Truck Stop: Damiana Merryweather of Damiana’s Blue Truck Special
In Truck Stop, we meet the folks at the wheel of Seattle’s food trucks.
Damiana Merryweather spent 15 years as a political strategist and lobbyist but it was while tending the butcher’s counter she felt she was really making a difference. "I worked in bars and restaurants in my early 20s. In 2009, I returned to the world of food and rediscovered how much I love genuine customer service and connecting people with great food."
When it came time to hang up the apron Merryweather looked to onetime home Portland for inspiration. "Street food seemed like the natural way to combine the things I love most about food and building communities."
In late July she rolled out Damiana’s Blue Truck Special. Ever since she’s been turning heads with her newfangled approaches to comfort food classics. And her big blue four-wheeler. "The funny thing is how many calls I get while I am out on the road. My phone number is right there on the side of the truck and I guess a lot of guys are into women who can cook and drive a big truck."
Here, Merryweather pulls over (and puts down the phone) for a few questions.
What item sells out first? In the summer I couldn’t make the Jersey Boy Sub fast enough. With the seasons changing, I recently added a braised pork belly sandwich with a brown sugar glaze on a brioche roll, topped with a kale/apple/yogurt slaw. It has been a runaway success.
What else should I try? I am partial to the fried “bologna” sandwich inspired by a classic American comfort food: bologna and white bread. My version is made with mortadella, the Italian meat by which bologna is informed. I grill it up and serve it on a potato roll dressed with Dijon, orange marmalade, and arugula. It is the hardest sandwich for me to get people to try, but the one that is most enthusiastically embraced by those who try it.
Where do your recipes come from?

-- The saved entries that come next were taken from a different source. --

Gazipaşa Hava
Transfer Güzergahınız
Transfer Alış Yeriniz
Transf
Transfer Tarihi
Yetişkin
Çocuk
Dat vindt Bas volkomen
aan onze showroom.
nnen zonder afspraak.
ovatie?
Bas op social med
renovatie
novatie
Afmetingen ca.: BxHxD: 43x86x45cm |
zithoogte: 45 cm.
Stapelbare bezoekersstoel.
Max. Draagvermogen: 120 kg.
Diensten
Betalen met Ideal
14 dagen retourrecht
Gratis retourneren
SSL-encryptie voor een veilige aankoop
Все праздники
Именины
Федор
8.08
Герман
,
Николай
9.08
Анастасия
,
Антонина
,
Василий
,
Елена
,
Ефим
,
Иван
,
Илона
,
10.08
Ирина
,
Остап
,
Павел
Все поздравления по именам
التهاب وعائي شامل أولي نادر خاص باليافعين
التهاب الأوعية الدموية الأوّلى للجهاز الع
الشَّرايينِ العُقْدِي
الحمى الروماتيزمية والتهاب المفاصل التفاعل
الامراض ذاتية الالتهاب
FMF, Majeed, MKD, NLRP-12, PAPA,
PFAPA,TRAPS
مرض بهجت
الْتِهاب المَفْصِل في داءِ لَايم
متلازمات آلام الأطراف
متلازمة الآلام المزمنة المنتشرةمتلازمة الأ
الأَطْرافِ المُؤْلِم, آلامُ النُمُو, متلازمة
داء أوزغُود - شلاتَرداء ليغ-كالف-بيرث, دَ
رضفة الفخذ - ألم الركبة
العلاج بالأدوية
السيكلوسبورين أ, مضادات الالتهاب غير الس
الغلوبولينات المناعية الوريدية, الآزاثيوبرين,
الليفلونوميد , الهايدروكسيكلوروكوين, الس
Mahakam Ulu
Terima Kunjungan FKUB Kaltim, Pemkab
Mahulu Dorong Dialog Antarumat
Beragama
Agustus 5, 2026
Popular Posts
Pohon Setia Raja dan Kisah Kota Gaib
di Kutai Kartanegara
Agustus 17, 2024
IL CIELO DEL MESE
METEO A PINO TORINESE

I start with traditional comfort foods—meatloaf, bologna, grilled cheese—then think about how to make them both familiar and new.
Best part of the city relaxing street food regulations: It indicates a clear support for what we are trying to do and the value that we add as small businesses and what we can contribute to creating and engaging public spaces.
What would you still like to change about the regulations? The cost of establishing a street location is prohibitive for individual vendors. The construct is such that it is a big investment up front before you know if the location will be successful. If you guess wrong, then you have sunk a lot of time and money in a bad location. I would like to see more flexibility in how sites can be established.
When you’re not in the truck you’re eating at… Although we both make food for a living, on the rare day that my boyfriend and I have the day off together we enjoy cooking for each other and eating at home.